李求听见自己的名字被他轻声念出,心底莫名窜起一丝古怪的异样,像一张细密柔软的蛛网,悄无声息落下来,轻轻将她笼住。
“你随便教教我就好。”
“剩下的,就看我自己有没有悟性了。”
岑何坦然弯起唇角,大大方方笑了。眉眼平缓舒展,笑意浅淡又干净,温和坦荡,没有半分刻意与暧昧,是那种天生温润、待人从容的干净笑意。
李求注视着他,片刻答应了下来。
兴许是自己多想了,李求想 。
她将牌都翻过来,将大牌一一挑出来,开始逐个讲解大阿尔卡纳。岑何听得认真,不时还会提问。有时,李求会将几张牌放在一起讲,并加上一些实战案例的讲解。
她在讲解牌时,嘴一张一合,岑何要花些力气才能将注意力完全集中在从她嘴中吐出的话语上,而不是紧盯着她的嘴唇。
“这张是节制,14号大牌。看见这张大天使,你就需要诚实,客观的面对自己,沟通协调自己的内和外。这张牌通常象征着链接,平衡,沟通,调整。这张牌有点儿像你。”李求讲到这里时,将牌举起来放在岑何的两边对比着,好像他和牌上的大天使有什么共同之处。
岑何乖乖不动,放任她对比,视线一直跟随着李求。
紧着李求又将牌倒了过来,“如果是逆位的话……”
“会是难以协调?”岑何说,目光仍看着李求,似乎等待着她的反应。
“对了。”
讲了这一会,她惊讶的发现,岑何是个非常有想法的学生,很多时候能根据牌面推出一些细节。
“你还挺有天赋的。

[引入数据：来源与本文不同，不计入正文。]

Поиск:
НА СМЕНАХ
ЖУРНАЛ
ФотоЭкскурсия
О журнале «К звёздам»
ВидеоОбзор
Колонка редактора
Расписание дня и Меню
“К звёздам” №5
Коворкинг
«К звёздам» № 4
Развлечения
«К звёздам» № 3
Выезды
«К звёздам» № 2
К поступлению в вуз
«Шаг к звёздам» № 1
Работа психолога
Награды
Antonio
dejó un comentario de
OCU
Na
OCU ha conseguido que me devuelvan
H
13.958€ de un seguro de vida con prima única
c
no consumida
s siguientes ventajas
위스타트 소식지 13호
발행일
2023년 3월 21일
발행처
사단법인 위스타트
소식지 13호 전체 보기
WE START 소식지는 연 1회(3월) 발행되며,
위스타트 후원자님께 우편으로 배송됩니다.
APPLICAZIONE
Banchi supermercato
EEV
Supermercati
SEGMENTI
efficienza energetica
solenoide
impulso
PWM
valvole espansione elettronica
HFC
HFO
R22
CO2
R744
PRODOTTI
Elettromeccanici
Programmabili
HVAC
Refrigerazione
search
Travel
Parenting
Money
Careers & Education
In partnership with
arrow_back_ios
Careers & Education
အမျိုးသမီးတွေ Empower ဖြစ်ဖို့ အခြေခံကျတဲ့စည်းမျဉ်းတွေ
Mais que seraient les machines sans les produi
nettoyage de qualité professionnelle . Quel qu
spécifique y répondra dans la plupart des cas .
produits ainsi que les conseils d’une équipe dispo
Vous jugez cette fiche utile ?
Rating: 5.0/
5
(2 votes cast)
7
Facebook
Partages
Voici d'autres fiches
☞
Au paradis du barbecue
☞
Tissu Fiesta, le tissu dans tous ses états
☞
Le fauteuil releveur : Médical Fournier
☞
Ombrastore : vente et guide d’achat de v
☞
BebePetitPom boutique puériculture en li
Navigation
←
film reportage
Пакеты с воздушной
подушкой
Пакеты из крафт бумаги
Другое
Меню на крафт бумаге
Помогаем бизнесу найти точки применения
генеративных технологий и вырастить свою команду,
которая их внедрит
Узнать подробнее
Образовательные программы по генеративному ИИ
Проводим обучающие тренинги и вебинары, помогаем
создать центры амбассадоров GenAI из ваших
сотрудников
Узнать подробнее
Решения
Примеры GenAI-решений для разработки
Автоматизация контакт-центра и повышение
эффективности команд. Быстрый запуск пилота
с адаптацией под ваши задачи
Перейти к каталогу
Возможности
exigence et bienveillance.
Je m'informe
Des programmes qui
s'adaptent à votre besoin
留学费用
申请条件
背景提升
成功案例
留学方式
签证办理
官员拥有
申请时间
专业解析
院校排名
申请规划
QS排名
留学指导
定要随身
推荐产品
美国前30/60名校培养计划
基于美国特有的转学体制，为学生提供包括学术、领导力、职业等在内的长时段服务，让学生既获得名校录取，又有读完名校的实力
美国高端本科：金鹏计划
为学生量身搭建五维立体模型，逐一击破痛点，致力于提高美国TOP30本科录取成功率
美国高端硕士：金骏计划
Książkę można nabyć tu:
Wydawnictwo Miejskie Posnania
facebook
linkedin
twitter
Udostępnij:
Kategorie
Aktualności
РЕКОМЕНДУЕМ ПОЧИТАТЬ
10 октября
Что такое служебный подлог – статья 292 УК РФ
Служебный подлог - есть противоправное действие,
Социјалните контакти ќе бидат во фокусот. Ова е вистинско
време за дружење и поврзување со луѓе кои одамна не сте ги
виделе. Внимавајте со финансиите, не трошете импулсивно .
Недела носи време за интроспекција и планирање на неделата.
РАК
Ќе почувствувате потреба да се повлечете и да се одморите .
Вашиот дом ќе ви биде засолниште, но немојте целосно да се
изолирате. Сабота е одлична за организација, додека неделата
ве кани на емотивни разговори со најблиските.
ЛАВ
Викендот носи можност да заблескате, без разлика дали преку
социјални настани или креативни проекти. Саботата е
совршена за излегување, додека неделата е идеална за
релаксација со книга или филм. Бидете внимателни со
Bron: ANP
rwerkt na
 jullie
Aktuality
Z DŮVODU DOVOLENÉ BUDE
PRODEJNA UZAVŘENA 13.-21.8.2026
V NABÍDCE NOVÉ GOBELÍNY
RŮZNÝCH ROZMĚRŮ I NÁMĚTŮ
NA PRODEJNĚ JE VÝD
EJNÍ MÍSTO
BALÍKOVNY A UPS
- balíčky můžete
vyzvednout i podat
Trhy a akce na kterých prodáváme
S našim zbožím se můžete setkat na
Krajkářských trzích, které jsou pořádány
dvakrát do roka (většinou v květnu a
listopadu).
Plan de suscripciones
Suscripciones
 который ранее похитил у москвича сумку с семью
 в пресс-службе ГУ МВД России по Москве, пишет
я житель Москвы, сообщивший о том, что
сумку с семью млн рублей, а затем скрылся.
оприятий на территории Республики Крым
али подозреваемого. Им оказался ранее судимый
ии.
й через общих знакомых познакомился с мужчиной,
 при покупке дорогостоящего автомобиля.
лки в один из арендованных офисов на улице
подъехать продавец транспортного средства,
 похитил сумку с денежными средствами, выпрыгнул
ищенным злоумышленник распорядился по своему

”李求中肯地说。
岑何的眉眼弯了起来:“是老师教的好。”
李求想了想说:“那我给你布置点作业吧。”
听见这话,岑何眼底笑意更浓,神色轻快了不少,立刻应了下来。
他语气温和,带着几分认真,说之后要是碰到不懂的问题,免不了还要麻烦她这个老师帮忙解答。
李求这会儿当老师的兴致正浓,想也没想,干脆利落地应了下来。
教了会,李求就忙着自己去学习塔罗了。她自己找了个靠窗户的位置,将资料翻开,开始研究。
李求一走,岑何哪还有心思研究牌。他将节制牌抽了出来,脑子里则在想李求落在牌上的目光。她的目光微微放空,看着缥缈又疏离,眼底却沉得深邃,藏着旁人看不穿的沉静。但是那样的美又是如此的近距离,如此的亲密。这么美的皮囊,仿佛他一伸手,就可以拥入怀中。
那样的一双眼,怎么会有那么红的一张嘴唇。岑何将节制牌逆了过来,微微出神。
玻璃处传来动静,岑何回神望去,发现是盛沐站在门外,透过门玻璃冷冷的望着他,脸上的神色晦暗不明。
他冲岑何比了个手势,示意他出来。
岑何放下了牌,从容地走了出去。